La joven era una muchacha preciosa, de tez increíblemente pálida y lisa, con ojos azules, como los de él, el cabello extrañamente corto, hasta los hombros. Traía un cerquillo muy bien hecho, con patillas como las de Sango. Y tenía la mirada algo fría, demasiado concentrada en lo que hacía. Muy callada. Pero miró a Miroku durante toda la cena, como si fuera el hombre más precioso de la tierra. Ella sabía que Sango lo había notado. ¿Era eso? ¿Tanto le había molestado a su amiga, esa muchacha?
—Necesitas comer.
Ella miró a InuYasha, que comía despacio, como muy pocas veces, haciéndole el plato muy cercano hacia sí. Kagome sonrió.
—No tengo mucho…
—Come. —Alzó solo un poco el tono de voz—. No quiero que estés débil. Mañana debemos caminar bastante.
En realidad, le preocupaba que Kagome comiera. Le preocupaba solo por el hecho de que no quisiera hacerlo. Pero no lo iba a decir, porque obvio no. Comía muy despacio. Él no sentía ansias de comer, solo el apetito normal. No estaba disfrutando nada los alimentos. El ruido de las doncellas bailando para el terrateniente, lo tenía aturdido. Sentía un poco de sueño; con su condición, últimamente no estaba durmiendo ni un poco.

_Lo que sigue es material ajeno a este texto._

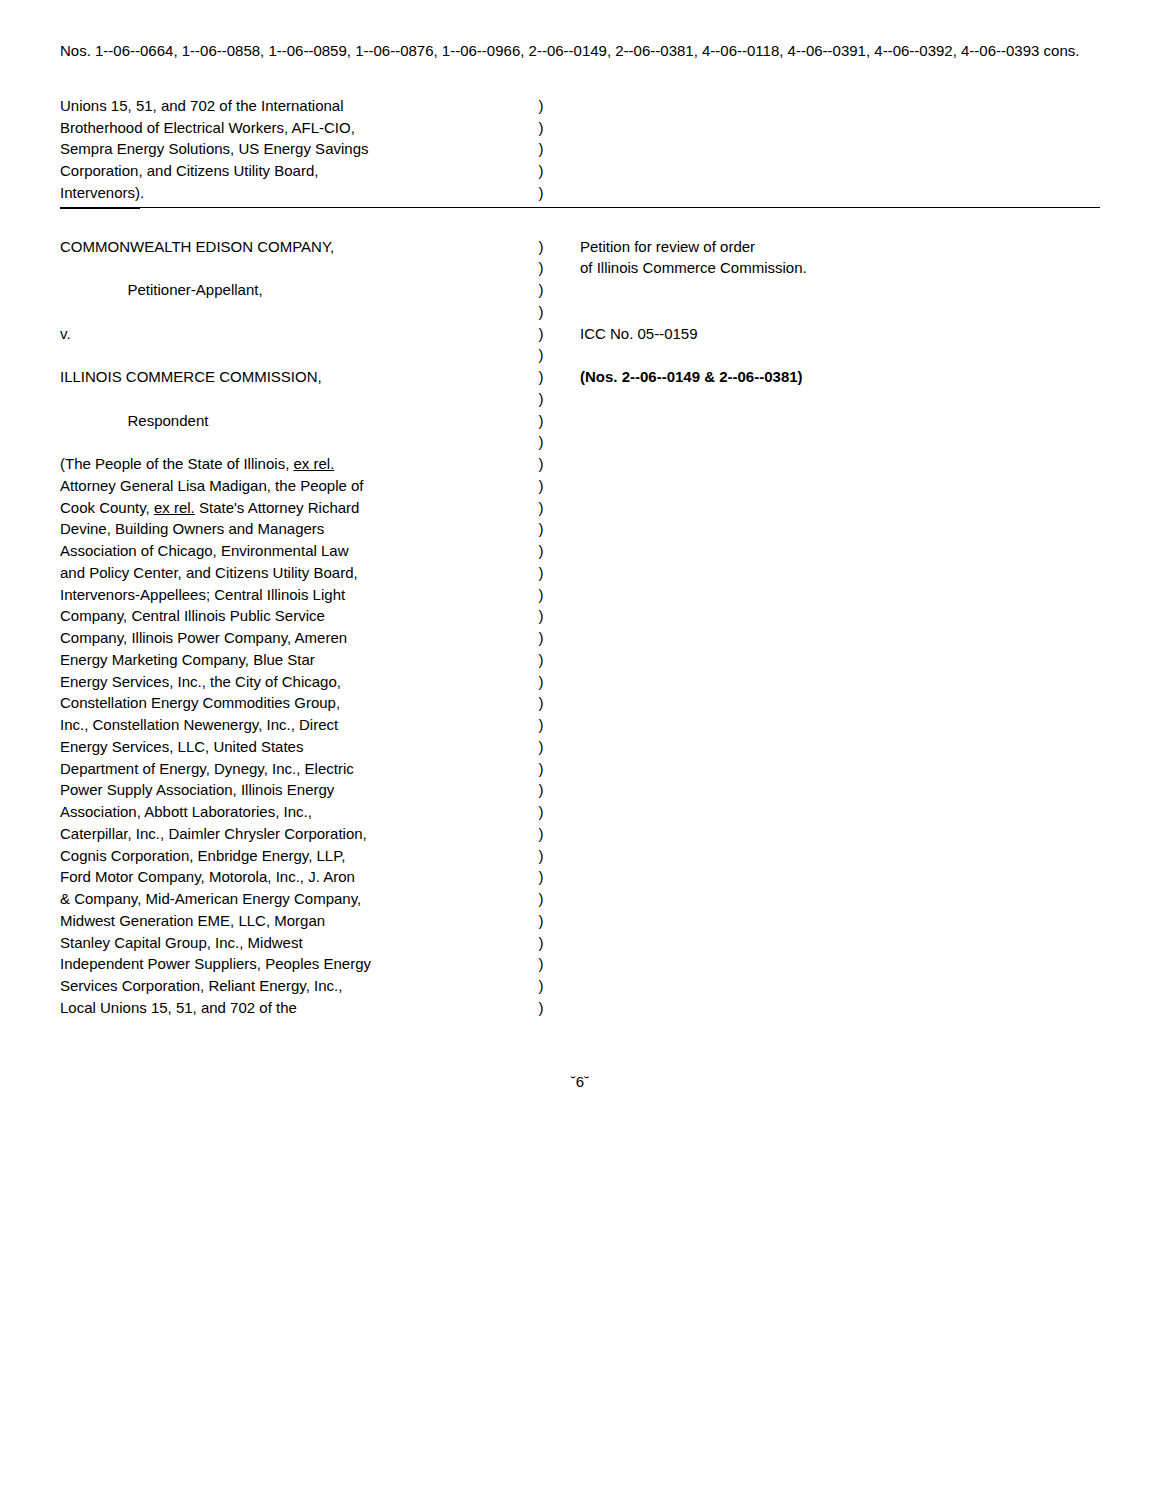Nos. 1--06--0664, 1--06--0858, 1--06--0859, 1--06--0876, 1--06--0966, 2--06--0149, 2--06--0381, 4--06--0118, 4--06--0391, 4--06--0392, 4--06--0393 cons.
| Unions 15, 51, and 702 of the International | ) | |
| Brotherhood of Electrical Workers, AFL-CIO, | ) | |
| Sempra Energy Solutions, US Energy Savings | ) | |
| Corporation, and Citizens Utility Board, | ) | |
| Intervenors). | ) | |
| COMMONWEALTH EDISON COMPANY, | ) | Petition for review of order |
| | ) | of Illinois Commerce Commission. |
| Petitioner-Appellant, | ) | |
| | ) | |
| v. | ) | ICC No. 05--0159 |
| | ) | |
| ILLINOIS COMMERCE COMMISSION, | ) | (Nos. 2--06--0149 & 2--06--0381) |
| | ) | |
| Respondent | ) | |
| | ) | |
| (The People of the State of Illinois, ex rel. | ) | |
| Attorney General Lisa Madigan, the People of | ) | |
| Cook County, ex rel. State's Attorney Richard | ) | |
| Devine, Building Owners and Managers | ) | |
| Association of Chicago, Environmental Law | ) | |
| and Policy Center, and Citizens Utility Board, | ) | |
| Intervenors-Appellees; Central Illinois Light | ) | |
| Company, Central Illinois Public Service | ) | |
| Company, Illinois Power Company, Ameren | ) | |
| Energy Marketing Company, Blue Star | ) | |
| Energy Services, Inc., the City of Chicago, | ) | |
| Constellation Energy Commodities Group, | ) | |
| Inc., Constellation Newenergy, Inc., Direct | ) | |
| Energy Services, LLC, United States | ) | |
| Department of Energy, Dynegy, Inc., Electric | ) | |
| Power Supply Association, Illinois Energy | ) | |
| Association, Abbott Laboratories, Inc., | ) | |
| Caterpillar, Inc., Daimler Chrysler Corporation, | ) | |
| Cognis Corporation, Enbridge Energy, LLP, | ) | |
| Ford Motor Company, Motorola, Inc., J. Aron | ) | |
| & Company, Mid-American Energy Company, | ) | |
| Midwest Generation EME, LLC, Morgan | ) | |
| Stanley Capital Group, Inc., Midwest | ) | |
| Independent Power Suppliers, Peoples Energy | ) | |
| Services Corporation, Reliant Energy, Inc., | ) | |
| Local Unions 15, 51, and 702 of the | ) | |
˘6˘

Sonrió internamente, cuando vio a Kagome comer: eso quería. Analizaba su olor con deleite. Se puso tenso, otra vez, y prefirió dejar de percibir su aroma. Era casi imposible; estaba acostumbrado a vivir con el olor de Kagome, pegado a sus narices. ¿Cómo podía seguir soportando aquella barrera que ponía entre ellos, para evitar hacerle daño? Estaba harto de eso. Esos cuatro días, parecían pasar eternamente. Maldición.

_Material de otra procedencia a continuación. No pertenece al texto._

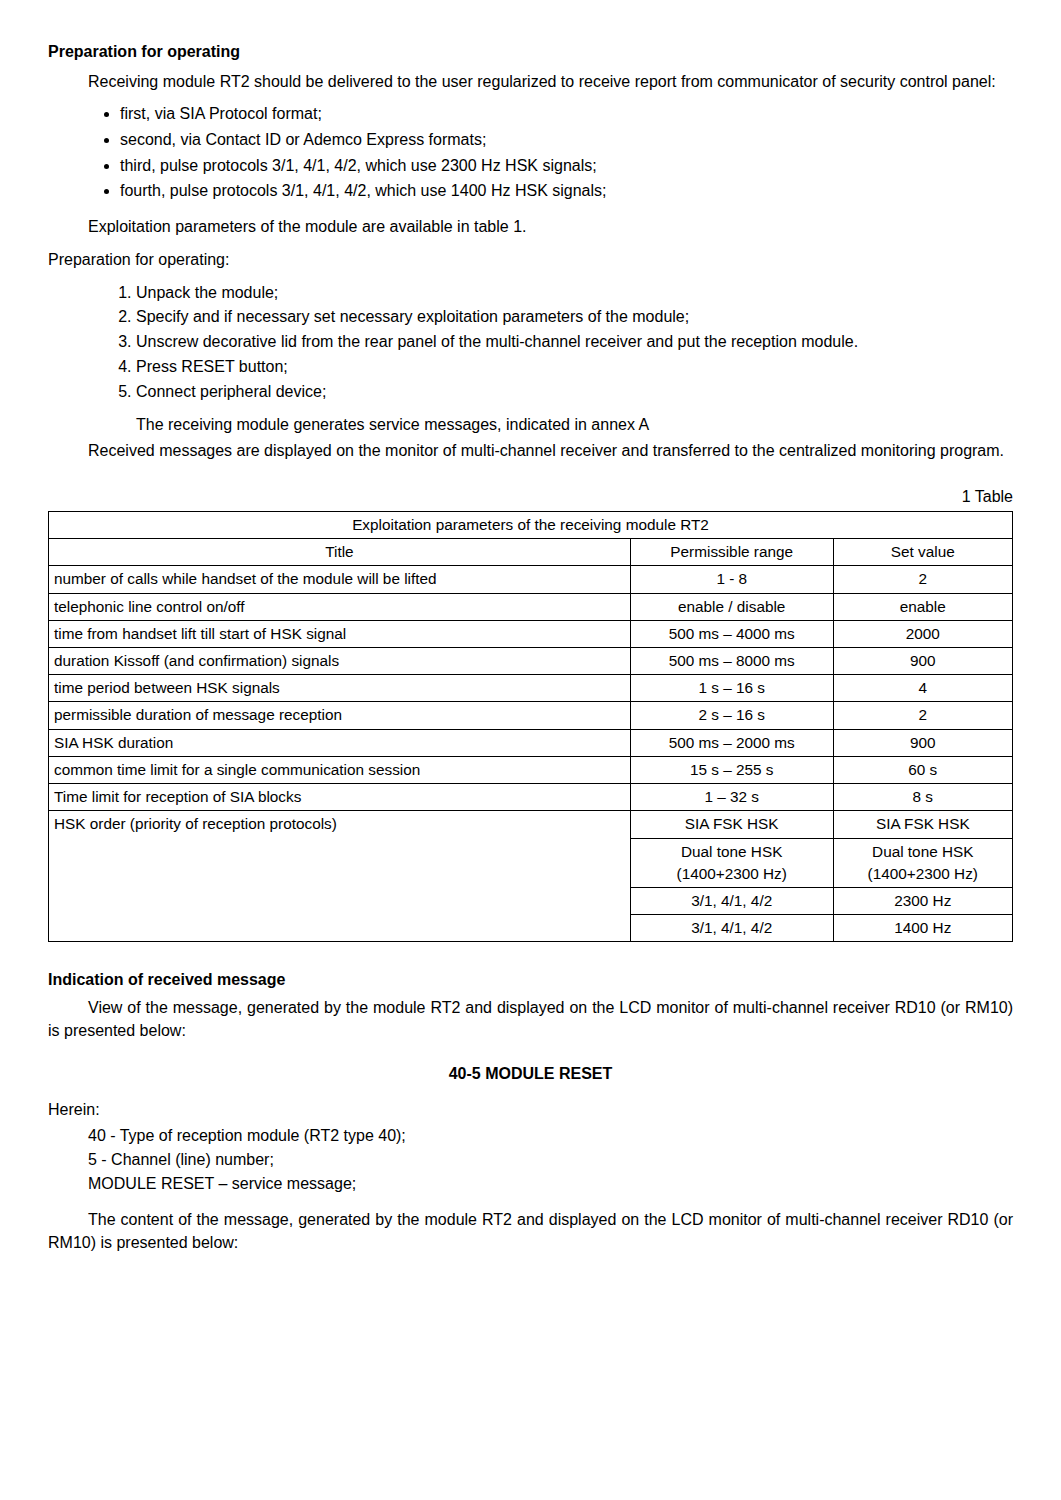Preparation for operating
Receiving module RT2 should be delivered to the user regularized to receive report from communicator of security control panel:
first, via SIA Protocol format;
second, via Contact ID or Ademco Express formats;
third, pulse protocols 3/1, 4/1, 4/2, which use 2300 Hz HSK signals;
fourth, pulse protocols 3/1, 4/1, 4/2, which use 1400 Hz HSK signals;
Exploitation parameters of the module are available in table 1.
Preparation for operating:
Unpack the module;
Specify and if necessary set necessary exploitation parameters of the module;
Unscrew decorative lid from the rear panel of the multi-channel receiver and put the reception module.
Press RESET button;
Connect peripheral device;
The receiving module generates service messages, indicated in annex A
Received messages are displayed on the monitor of multi-channel receiver and transferred to the centralized monitoring program.
1 Table
| Exploitation parameters of the receiving module RT2 |
| --- |
| Title | Permissible range | Set value |
| number of calls while handset of the module will be lifted | 1 - 8 | 2 |
| telephonic line control on/off | enable / disable | enable |
| time from handset lift till start of HSK signal | 500 ms – 4000 ms | 2000 |
| duration Kissoff (and confirmation) signals | 500 ms – 8000 ms | 900 |
| time period between HSK signals | 1 s – 16 s | 4 |
| permissible duration of message reception | 2 s – 16 s | 2 |
| SIA HSK duration | 500 ms – 2000 ms | 900 |
| common time limit for a single communication session | 15 s – 255 s | 60 s |
| Time limit for reception of SIA blocks | 1 – 32 s | 8 s |
| HSK order (priority of reception protocols) | SIA FSK HSK | SIA FSK HSK |
| Dual tone HSK (1400+2300 Hz) | Dual tone HSK (1400+2300 Hz) |
| 3/1, 4/1, 4/2 | 2300 Hz |
| 3/1, 4/1, 4/2 | 1400 Hz |
Indication of received message
View of the message, generated by the module RT2 and displayed on the LCD monitor of multi-channel receiver RD10 (or RM10) is presented below:
40-5 MODULE RESET
Herein:
40 - Type of reception module (RT2 type 40);
5 - Channel (line) number;
MODULE RESET – service message;
The content of the message, generated by the module RT2 and displayed on the LCD monitor of multi-channel receiver RD10 (or RM10) is presented below:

Cuando terminó de comer, fue a reunirse con su amigo, mientras la rara de Sango —que se estaba comportando en ese momento— y Kagome, se iban a bañar.

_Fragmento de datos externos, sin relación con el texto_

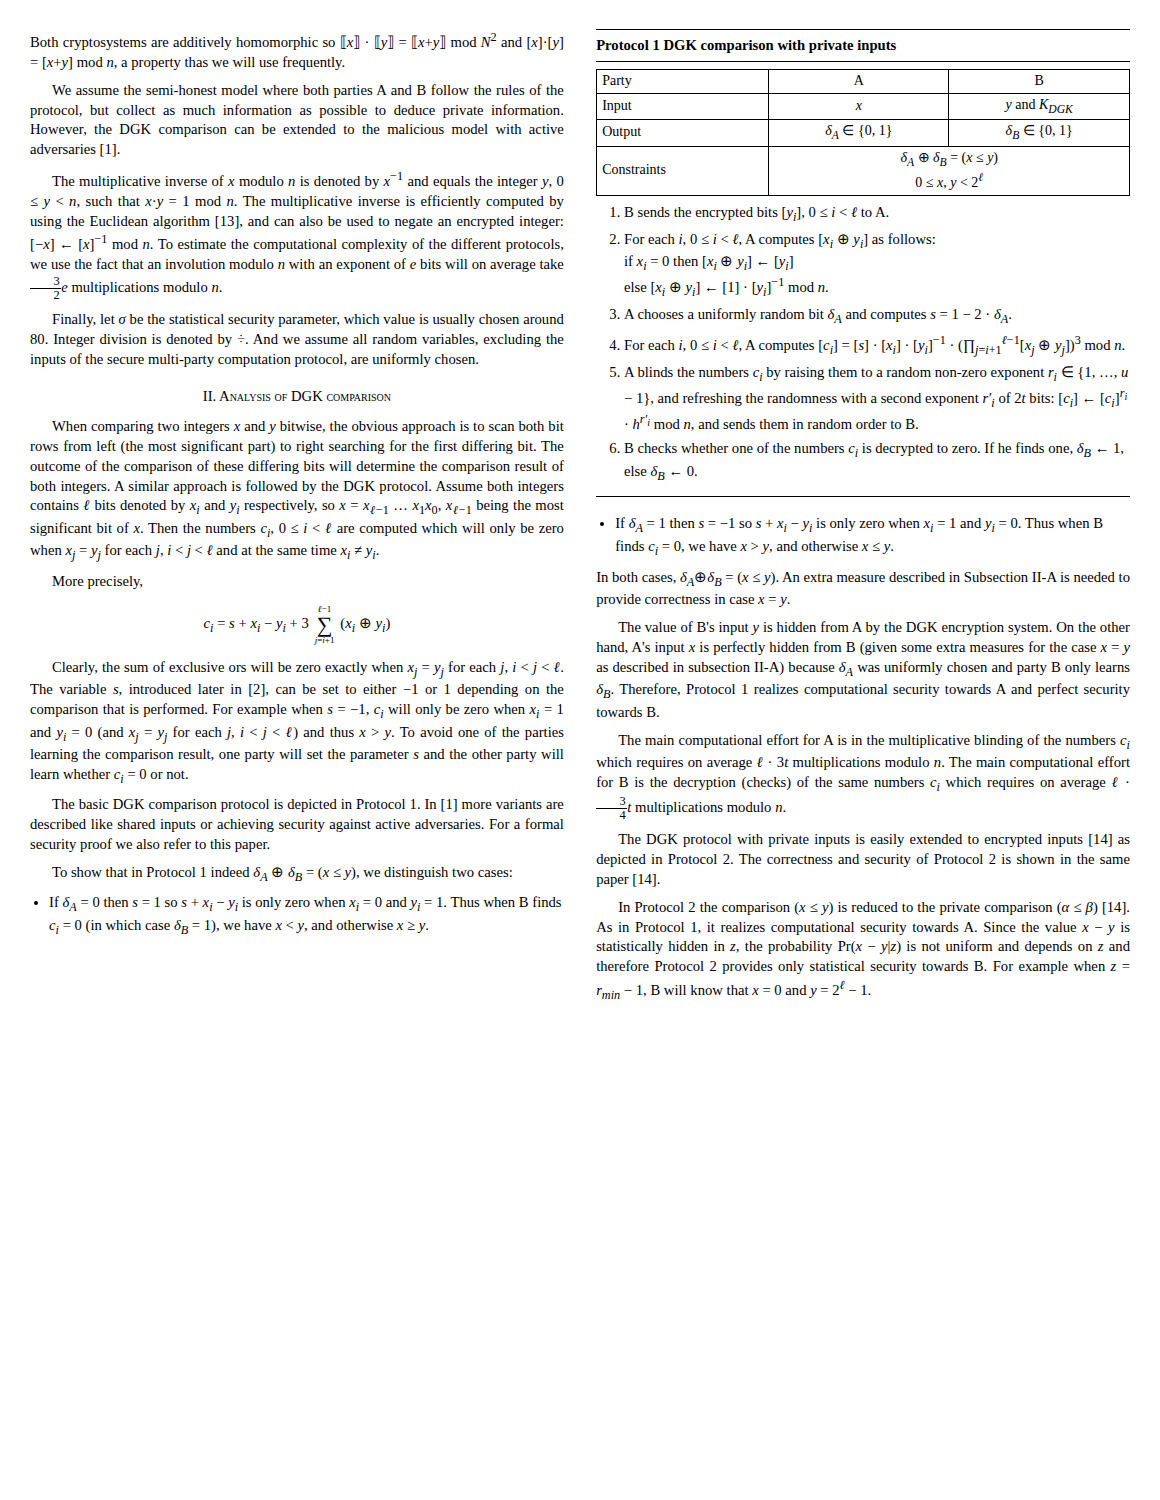Both cryptosystems are additively homomorphic so ⟦x⟧ · ⟦y⟧ = ⟦x+y⟧ mod N2 and [x]·[y] = [x+y] mod n, a property thas we will use frequently.
We assume the semi-honest model where both parties A and B follow the rules of the protocol, but collect as much information as possible to deduce private information. However, the DGK comparison can be extended to the malicious model with active adversaries [1].
The multiplicative inverse of x modulo n is denoted by x−1 and equals the integer y, 0 ≤ y < n, such that x·y = 1 mod n. The multiplicative inverse is efficiently computed by using the Euclidean algorithm [13], and can also be used to negate an encrypted integer: [−x] ← [x]−1 mod n. To estimate the computational complexity of the different protocols, we use the fact that an involution modulo n with an exponent of e bits will on average take 32 e multiplications modulo n.
Finally, let σ be the statistical security parameter, which value is usually chosen around 80. Integer division is denoted by ÷. And we assume all random variables, excluding the inputs of the secure multi-party computation protocol, are uniformly chosen.
II. Analysis of DGK comparison
When comparing two integers x and y bitwise, the obvious approach is to scan both bit rows from left (the most significant part) to right searching for the first differing bit. The outcome of the comparison of these differing bits will determine the comparison result of both integers. A similar approach is followed by the DGK protocol. Assume both integers contains ℓ bits denoted by xi and yi respectively, so x = xℓ−1 … x1x0, xℓ−1 being the most significant bit of x. Then the numbers ci, 0 ≤ i < ℓ are computed which will only be zero when xj = yj for each j, i < j < ℓ and at the same time xi ≠ yi.
More precisely,
ci = s + xi − yi + 3 ℓ−1∑j=i+1 (xi ⊕ yi)
Clearly, the sum of exclusive ors will be zero exactly when xj = yj for each j, i < j < ℓ. The variable s, introduced later in [2], can be set to either −1 or 1 depending on the comparison that is performed. For example when s = −1, ci will only be zero when xi = 1 and yi = 0 (and xj = yj for each j, i < j < ℓ) and thus x > y. To avoid one of the parties learning the comparison result, one party will set the parameter s and the other party will learn whether ci = 0 or not.
The basic DGK comparison protocol is depicted in Protocol 1. In [1] more variants are described like shared inputs or achieving security against active adversaries. For a formal security proof we also refer to this paper.
To show that in Protocol 1 indeed δA ⊕ δB = (x ≤ y), we distinguish two cases:
If δA = 0 then s = 1 so s + xi − yi is only zero when xi = 0 and yi = 1. Thus when B finds ci = 0 (in which case δB = 1), we have x < y, and otherwise x ≥ y.
Protocol 1 DGK comparison with private inputs
| Party | A | B |
| Input | x | y and K DGK |
| Output | δ A ∈ {0, 1} | δ B ∈ {0, 1} |
| Constraints | δ A ⊕ δ B = ( x ≤ y ) 0 ≤ x , y < 2 ℓ |
B sends the encrypted bits [yi], 0 ≤ i < ℓ to A.
For each i, 0 ≤ i < ℓ, A computes [xi ⊕ yi] as follows:
if xi = 0 then [xi ⊕ yi] ← [yi]
else [xi ⊕ yi] ← [1] · [yi]−1 mod n.
A chooses a uniformly random bit δA and computes s = 1 − 2 · δA.
For each i, 0 ≤ i < ℓ, A computes [ci] = [s] · [xi] · [yi]−1 · (∏j=i+1ℓ−1[xj ⊕ yj])3 mod n.
A blinds the numbers ci by raising them to a random non-zero exponent ri ∈ {1, …, u − 1}, and refreshing the randomness with a second exponent r′i of 2t bits: [ci] ← [ci]ri · hr′i mod n, and sends them in random order to B.
B checks whether one of the numbers ci is decrypted to zero. If he finds one, δB ← 1, else δB ← 0.
If δA = 1 then s = −1 so s + xi − yi is only zero when xi = 1 and yi = 0. Thus when B finds ci = 0, we have x > y, and otherwise x ≤ y.
In both cases, δA⊕δB = (x ≤ y). An extra measure described in Subsection II-A is needed to provide correctness in case x = y.
The value of B's input y is hidden from A by the DGK encryption system. On the other hand, A's input x is perfectly hidden from B (given some extra measures for the case x = y as described in subsection II-A) because δA was uniformly chosen and party B only learns δB. Therefore, Protocol 1 realizes computational security towards A and perfect security towards B.
The main computational effort for A is in the multiplicative blinding of the numbers ci which requires on average ℓ · 3t multiplications modulo n. The main computational effort for B is the decryption (checks) of the same numbers ci which requires on average ℓ · 34 t multiplications modulo n.
The DGK protocol with private inputs is easily extended to encrypted inputs [14] as depicted in Protocol 2. The correctness and security of Protocol 2 is shown in the same paper [14].
In Protocol 2 the comparison (x ≤ y) is reduced to the private comparison (α ≤ β) [14]. As in Protocol 1, it realizes computational security towards A. Since the value x − y is statistically hidden in z, the probability Pr(x − y|z) is not uniform and depends on z and therefore Protocol 2 provides only statistical security towards B. For example when z = rmin − 1, B will know that x = 0 and y = 2ℓ − 1.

Lo vio sentado en el pasillo de las habitaciones que les habían ofrecido por el exorcismo, en la oscuridad, mirando al cielo. Dudó un poco entre sentarse a decirle algo o quedarse callado, observando.
—¿Sucede algo, InuYasha? —Dijo de pronto, en tono tranquilo.
Era obvio que Miroku iba a detectar su presencia, aunque se hubiera quedado sin decir palabra. Un sonrojo leve, le pintó las mejillas: el chiste no era que Miroku notase que estaba preocupado por él. Al diablo todo.
—«Jah» —soltó como respuesta, sentándose a su lado, sin mirarlo—. ¿Qué te pasa? ¿Estás cazando demonios en la oscuridad?
Su tono fue burlón, sí, pero era su única manera de preguntarle qué estaba pasando entre él y Sango.
—No exactamente.
—¿Eh?
El monje tomó una pequeña piedra del piso y la lanzó certeramente al estanque que estaba en frente de ellos, allí, en el punto exacto donde se reflejaba la luna. Parecía de queso. La imagen se desvaneció, ante la curiosa vista de InuYasha, que miraba el agua y a Miroku, alternativamente.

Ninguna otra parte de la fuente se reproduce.